■ WORK REQUIRED
An image-free, exact copy of the records below is required.

↓↓↓

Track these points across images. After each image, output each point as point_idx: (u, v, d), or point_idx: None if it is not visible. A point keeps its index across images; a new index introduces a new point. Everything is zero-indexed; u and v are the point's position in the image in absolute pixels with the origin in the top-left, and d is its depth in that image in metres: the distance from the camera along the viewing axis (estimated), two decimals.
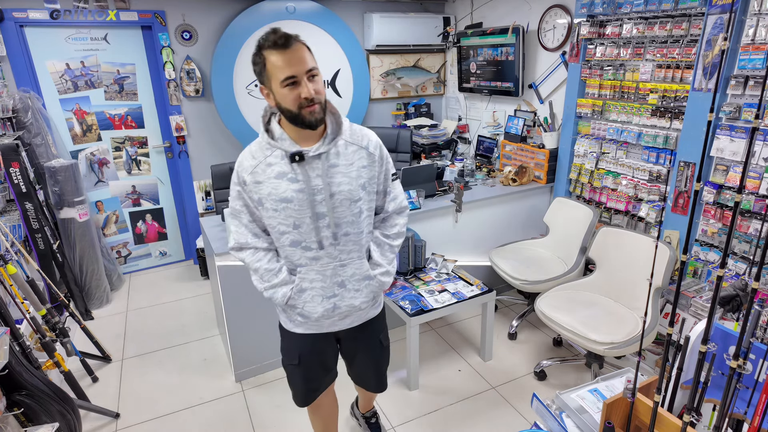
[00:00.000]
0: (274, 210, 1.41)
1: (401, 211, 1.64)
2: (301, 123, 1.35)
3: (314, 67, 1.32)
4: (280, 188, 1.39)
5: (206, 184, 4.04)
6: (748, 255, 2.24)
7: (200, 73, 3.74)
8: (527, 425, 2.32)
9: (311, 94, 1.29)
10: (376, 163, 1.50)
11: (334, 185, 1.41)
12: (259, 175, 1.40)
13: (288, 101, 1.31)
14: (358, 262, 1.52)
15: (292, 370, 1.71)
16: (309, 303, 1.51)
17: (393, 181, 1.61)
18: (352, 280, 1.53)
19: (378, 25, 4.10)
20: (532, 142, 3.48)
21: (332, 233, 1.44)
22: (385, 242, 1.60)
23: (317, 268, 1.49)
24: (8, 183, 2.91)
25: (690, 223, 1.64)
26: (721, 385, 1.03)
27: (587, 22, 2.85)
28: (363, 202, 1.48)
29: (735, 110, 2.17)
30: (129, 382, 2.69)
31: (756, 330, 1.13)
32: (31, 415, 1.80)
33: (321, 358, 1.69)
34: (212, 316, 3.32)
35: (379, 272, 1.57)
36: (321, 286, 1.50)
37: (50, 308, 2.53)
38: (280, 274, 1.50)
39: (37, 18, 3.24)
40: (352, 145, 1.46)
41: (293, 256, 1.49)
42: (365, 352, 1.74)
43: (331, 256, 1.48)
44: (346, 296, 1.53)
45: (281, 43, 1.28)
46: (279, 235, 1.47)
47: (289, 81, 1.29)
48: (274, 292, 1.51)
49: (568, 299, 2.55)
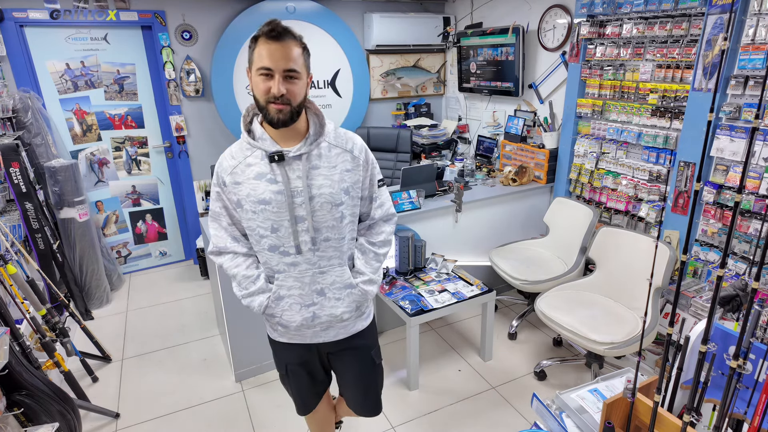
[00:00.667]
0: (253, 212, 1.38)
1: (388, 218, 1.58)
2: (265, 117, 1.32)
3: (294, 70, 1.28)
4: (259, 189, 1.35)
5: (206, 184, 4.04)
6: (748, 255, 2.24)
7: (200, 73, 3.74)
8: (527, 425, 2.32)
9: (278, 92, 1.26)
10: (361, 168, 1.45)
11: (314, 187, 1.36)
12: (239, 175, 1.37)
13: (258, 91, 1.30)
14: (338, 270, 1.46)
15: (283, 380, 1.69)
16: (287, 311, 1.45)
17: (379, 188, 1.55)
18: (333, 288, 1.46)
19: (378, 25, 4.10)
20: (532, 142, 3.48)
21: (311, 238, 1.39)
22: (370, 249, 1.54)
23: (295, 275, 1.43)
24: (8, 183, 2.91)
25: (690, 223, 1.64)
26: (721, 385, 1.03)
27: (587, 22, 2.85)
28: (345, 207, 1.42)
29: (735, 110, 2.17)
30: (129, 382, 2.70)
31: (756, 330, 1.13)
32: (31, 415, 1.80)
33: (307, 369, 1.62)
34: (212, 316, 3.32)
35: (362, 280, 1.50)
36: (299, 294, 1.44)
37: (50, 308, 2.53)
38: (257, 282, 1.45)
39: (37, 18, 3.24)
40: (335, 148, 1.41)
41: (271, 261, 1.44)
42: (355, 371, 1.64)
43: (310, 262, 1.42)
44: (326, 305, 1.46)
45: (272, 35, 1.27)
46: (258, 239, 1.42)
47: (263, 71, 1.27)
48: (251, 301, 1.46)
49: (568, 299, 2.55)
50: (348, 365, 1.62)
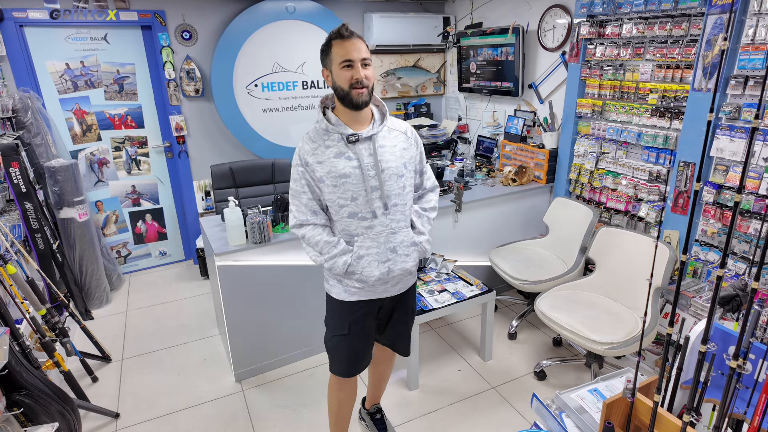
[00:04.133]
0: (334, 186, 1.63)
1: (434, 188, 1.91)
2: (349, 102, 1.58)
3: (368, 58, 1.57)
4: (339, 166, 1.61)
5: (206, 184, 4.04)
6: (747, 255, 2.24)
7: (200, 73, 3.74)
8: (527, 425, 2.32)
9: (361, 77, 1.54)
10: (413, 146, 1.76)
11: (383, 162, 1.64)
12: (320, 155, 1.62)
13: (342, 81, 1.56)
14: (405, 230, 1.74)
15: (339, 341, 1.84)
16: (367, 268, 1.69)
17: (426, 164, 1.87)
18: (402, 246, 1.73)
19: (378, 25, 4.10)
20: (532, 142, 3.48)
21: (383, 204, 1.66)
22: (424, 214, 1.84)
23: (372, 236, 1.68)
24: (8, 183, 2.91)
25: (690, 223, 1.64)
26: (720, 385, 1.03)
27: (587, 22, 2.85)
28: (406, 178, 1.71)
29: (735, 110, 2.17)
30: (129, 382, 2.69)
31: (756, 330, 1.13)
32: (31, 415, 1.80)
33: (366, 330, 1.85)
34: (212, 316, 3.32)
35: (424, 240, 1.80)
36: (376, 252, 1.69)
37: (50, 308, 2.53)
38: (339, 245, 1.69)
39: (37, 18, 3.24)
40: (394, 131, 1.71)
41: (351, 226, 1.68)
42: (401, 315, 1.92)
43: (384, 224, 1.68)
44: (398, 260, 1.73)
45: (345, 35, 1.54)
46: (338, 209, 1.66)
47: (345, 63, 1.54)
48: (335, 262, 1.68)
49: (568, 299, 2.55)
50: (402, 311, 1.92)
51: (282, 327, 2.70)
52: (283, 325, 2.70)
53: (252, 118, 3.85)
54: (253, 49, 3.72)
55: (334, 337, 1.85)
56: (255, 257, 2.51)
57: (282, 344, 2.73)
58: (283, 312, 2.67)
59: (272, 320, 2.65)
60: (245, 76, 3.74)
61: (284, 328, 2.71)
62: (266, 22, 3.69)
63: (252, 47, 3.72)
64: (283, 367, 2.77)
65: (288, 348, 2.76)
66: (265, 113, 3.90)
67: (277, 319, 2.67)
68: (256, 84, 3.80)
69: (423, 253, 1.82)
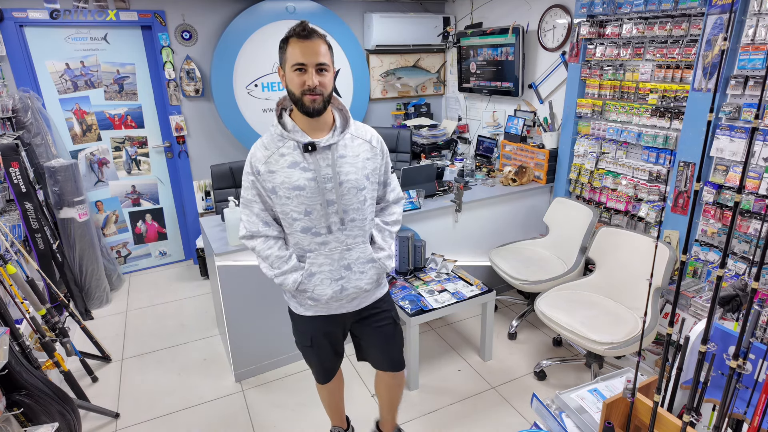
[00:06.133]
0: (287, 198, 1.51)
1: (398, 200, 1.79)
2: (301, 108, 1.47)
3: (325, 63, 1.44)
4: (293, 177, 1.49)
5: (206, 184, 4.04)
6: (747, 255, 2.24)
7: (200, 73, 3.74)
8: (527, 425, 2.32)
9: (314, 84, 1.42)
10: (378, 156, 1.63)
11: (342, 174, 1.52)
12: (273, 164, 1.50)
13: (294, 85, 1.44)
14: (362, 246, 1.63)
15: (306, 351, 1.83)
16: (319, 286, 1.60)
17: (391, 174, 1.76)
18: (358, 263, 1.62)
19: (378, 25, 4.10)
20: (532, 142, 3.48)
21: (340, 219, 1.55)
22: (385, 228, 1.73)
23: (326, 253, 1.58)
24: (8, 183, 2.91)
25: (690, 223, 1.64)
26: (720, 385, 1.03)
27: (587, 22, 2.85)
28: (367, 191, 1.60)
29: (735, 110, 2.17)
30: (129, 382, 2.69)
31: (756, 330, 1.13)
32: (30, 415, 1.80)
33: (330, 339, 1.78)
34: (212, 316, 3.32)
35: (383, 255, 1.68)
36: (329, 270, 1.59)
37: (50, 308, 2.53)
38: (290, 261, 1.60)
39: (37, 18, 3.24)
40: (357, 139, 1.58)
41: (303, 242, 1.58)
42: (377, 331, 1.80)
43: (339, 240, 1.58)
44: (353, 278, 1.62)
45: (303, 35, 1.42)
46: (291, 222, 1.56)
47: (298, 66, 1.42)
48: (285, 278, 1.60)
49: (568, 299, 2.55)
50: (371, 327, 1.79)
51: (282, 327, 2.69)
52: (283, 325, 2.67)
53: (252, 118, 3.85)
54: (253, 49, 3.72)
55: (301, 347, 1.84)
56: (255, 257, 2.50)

↑↑↑

■ YOUR SOLUTION
Track these points across images. After each image, output each point as point_idx: (u, v, d), or point_idx: None if it is not visible. A point keeps its index across images; a new index introduces a new point. Everything is zero-indexed; u and v are the point's position in the image in absolute pixels with the origin in the top-left, and d is its depth in that image in metres: the distance from the camera along the viewing axis (estimated), two decimals.
[00:00.000]
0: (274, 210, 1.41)
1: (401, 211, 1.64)
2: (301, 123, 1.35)
3: (314, 67, 1.32)
4: (280, 188, 1.39)
5: (206, 184, 4.04)
6: (748, 255, 2.24)
7: (200, 73, 3.74)
8: (527, 425, 2.32)
9: (311, 94, 1.29)
10: (376, 163, 1.50)
11: (334, 185, 1.41)
12: (259, 175, 1.40)
13: (288, 101, 1.31)
14: (358, 262, 1.52)
15: (292, 370, 1.71)
16: (309, 303, 1.51)
17: (393, 181, 1.61)
18: (352, 280, 1.53)
19: (378, 25, 4.10)
20: (532, 142, 3.48)
21: (332, 233, 1.44)
22: (385, 242, 1.60)
23: (317, 268, 1.49)
24: (8, 183, 2.91)
25: (690, 223, 1.64)
26: (721, 385, 1.03)
27: (587, 22, 2.85)
28: (363, 202, 1.48)
29: (735, 110, 2.17)
30: (129, 382, 2.69)
31: (756, 330, 1.13)
32: (31, 415, 1.80)
33: (321, 358, 1.69)
34: (212, 316, 3.32)
35: (379, 272, 1.57)
36: (321, 286, 1.50)
37: (50, 308, 2.53)
38: (280, 274, 1.50)
39: (37, 18, 3.24)
40: (352, 145, 1.46)
41: (293, 256, 1.49)
42: (365, 352, 1.74)
43: (331, 256, 1.48)
44: (346, 296, 1.53)
45: (281, 43, 1.28)
46: (279, 235, 1.47)
47: (289, 81, 1.29)
48: (274, 292, 1.51)
49: (568, 299, 2.55)
[00:00.667]
0: (253, 212, 1.38)
1: (388, 218, 1.58)
2: (265, 117, 1.32)
3: (294, 70, 1.28)
4: (259, 189, 1.35)
5: (206, 184, 4.04)
6: (748, 255, 2.24)
7: (200, 73, 3.74)
8: (527, 425, 2.32)
9: (278, 92, 1.26)
10: (361, 168, 1.45)
11: (314, 187, 1.36)
12: (239, 175, 1.37)
13: (258, 91, 1.30)
14: (338, 270, 1.46)
15: (283, 380, 1.69)
16: (287, 311, 1.45)
17: (379, 188, 1.55)
18: (333, 288, 1.46)
19: (378, 25, 4.10)
20: (532, 142, 3.48)
21: (311, 238, 1.39)
22: (370, 249, 1.54)
23: (295, 275, 1.43)
24: (8, 183, 2.91)
25: (690, 223, 1.64)
26: (721, 385, 1.03)
27: (587, 22, 2.85)
28: (345, 207, 1.42)
29: (735, 110, 2.17)
30: (129, 382, 2.70)
31: (756, 330, 1.13)
32: (31, 415, 1.80)
33: (307, 369, 1.62)
34: (212, 316, 3.32)
35: (362, 280, 1.50)
36: (299, 294, 1.44)
37: (50, 308, 2.53)
38: (257, 282, 1.45)
39: (37, 18, 3.24)
40: (335, 148, 1.41)
41: (271, 261, 1.44)
42: (355, 371, 1.64)
43: (310, 262, 1.42)
44: (326, 305, 1.46)
45: (272, 35, 1.27)
46: (258, 239, 1.42)
47: (263, 71, 1.27)
48: (251, 301, 1.46)
49: (568, 299, 2.55)
50: (348, 365, 1.62)
[00:04.133]
0: (334, 186, 1.63)
1: (434, 188, 1.91)
2: (349, 102, 1.58)
3: (368, 58, 1.57)
4: (339, 166, 1.61)
5: (206, 184, 4.04)
6: (747, 255, 2.24)
7: (200, 73, 3.74)
8: (527, 425, 2.32)
9: (361, 77, 1.54)
10: (413, 146, 1.76)
11: (383, 162, 1.64)
12: (320, 155, 1.62)
13: (342, 81, 1.56)
14: (405, 230, 1.74)
15: (339, 341, 1.84)
16: (367, 268, 1.69)
17: (426, 164, 1.87)
18: (402, 246, 1.73)
19: (378, 25, 4.10)
20: (532, 142, 3.48)
21: (383, 204, 1.66)
22: (424, 214, 1.84)
23: (372, 236, 1.68)
24: (8, 183, 2.91)
25: (690, 223, 1.64)
26: (720, 385, 1.03)
27: (587, 22, 2.85)
28: (406, 178, 1.71)
29: (735, 110, 2.17)
30: (129, 382, 2.69)
31: (756, 330, 1.13)
32: (31, 415, 1.80)
33: (366, 330, 1.85)
34: (212, 316, 3.32)
35: (424, 240, 1.80)
36: (376, 252, 1.69)
37: (50, 308, 2.53)
38: (339, 245, 1.69)
39: (37, 18, 3.24)
40: (394, 131, 1.71)
41: (351, 226, 1.68)
42: (401, 315, 1.92)
43: (384, 224, 1.68)
44: (398, 260, 1.73)
45: (345, 35, 1.54)
46: (338, 209, 1.66)
47: (345, 63, 1.54)
48: (335, 262, 1.68)
49: (568, 299, 2.55)
50: (402, 311, 1.92)
51: (282, 327, 2.70)
52: (283, 325, 2.70)
53: (252, 118, 3.85)
54: (253, 49, 3.72)
55: (334, 337, 1.85)
56: (255, 257, 2.51)
57: (282, 344, 2.73)
58: (283, 312, 2.67)
59: (272, 320, 2.65)
60: (245, 76, 3.74)
61: (284, 328, 2.71)
62: (266, 22, 3.69)
63: (252, 47, 3.72)
64: (283, 367, 2.77)
65: (288, 348, 2.76)
66: (265, 113, 3.90)
67: (277, 319, 2.67)
68: (256, 84, 3.80)
69: (423, 253, 1.82)
[00:06.133]
0: (287, 198, 1.51)
1: (398, 200, 1.79)
2: (301, 108, 1.47)
3: (325, 63, 1.44)
4: (293, 177, 1.49)
5: (206, 184, 4.04)
6: (747, 255, 2.24)
7: (200, 73, 3.74)
8: (527, 425, 2.32)
9: (314, 84, 1.42)
10: (378, 156, 1.63)
11: (342, 174, 1.52)
12: (273, 164, 1.50)
13: (294, 85, 1.44)
14: (362, 246, 1.63)
15: (306, 351, 1.83)
16: (319, 286, 1.60)
17: (391, 174, 1.76)
18: (358, 263, 1.62)
19: (378, 25, 4.10)
20: (532, 142, 3.48)
21: (340, 219, 1.55)
22: (385, 228, 1.73)
23: (326, 253, 1.58)
24: (8, 183, 2.91)
25: (690, 223, 1.64)
26: (720, 385, 1.03)
27: (587, 22, 2.85)
28: (367, 191, 1.60)
29: (735, 110, 2.17)
30: (129, 382, 2.69)
31: (756, 330, 1.13)
32: (30, 415, 1.80)
33: (330, 339, 1.78)
34: (212, 316, 3.32)
35: (383, 255, 1.68)
36: (329, 270, 1.59)
37: (50, 308, 2.53)
38: (290, 261, 1.60)
39: (37, 18, 3.24)
40: (357, 139, 1.58)
41: (303, 242, 1.58)
42: (377, 331, 1.80)
43: (339, 240, 1.58)
44: (353, 278, 1.62)
45: (303, 35, 1.42)
46: (291, 222, 1.56)
47: (298, 66, 1.42)
48: (285, 278, 1.60)
49: (568, 299, 2.55)
50: (371, 327, 1.79)
51: (282, 327, 2.69)
52: (283, 325, 2.67)
53: (252, 118, 3.85)
54: (253, 49, 3.72)
55: (301, 347, 1.84)
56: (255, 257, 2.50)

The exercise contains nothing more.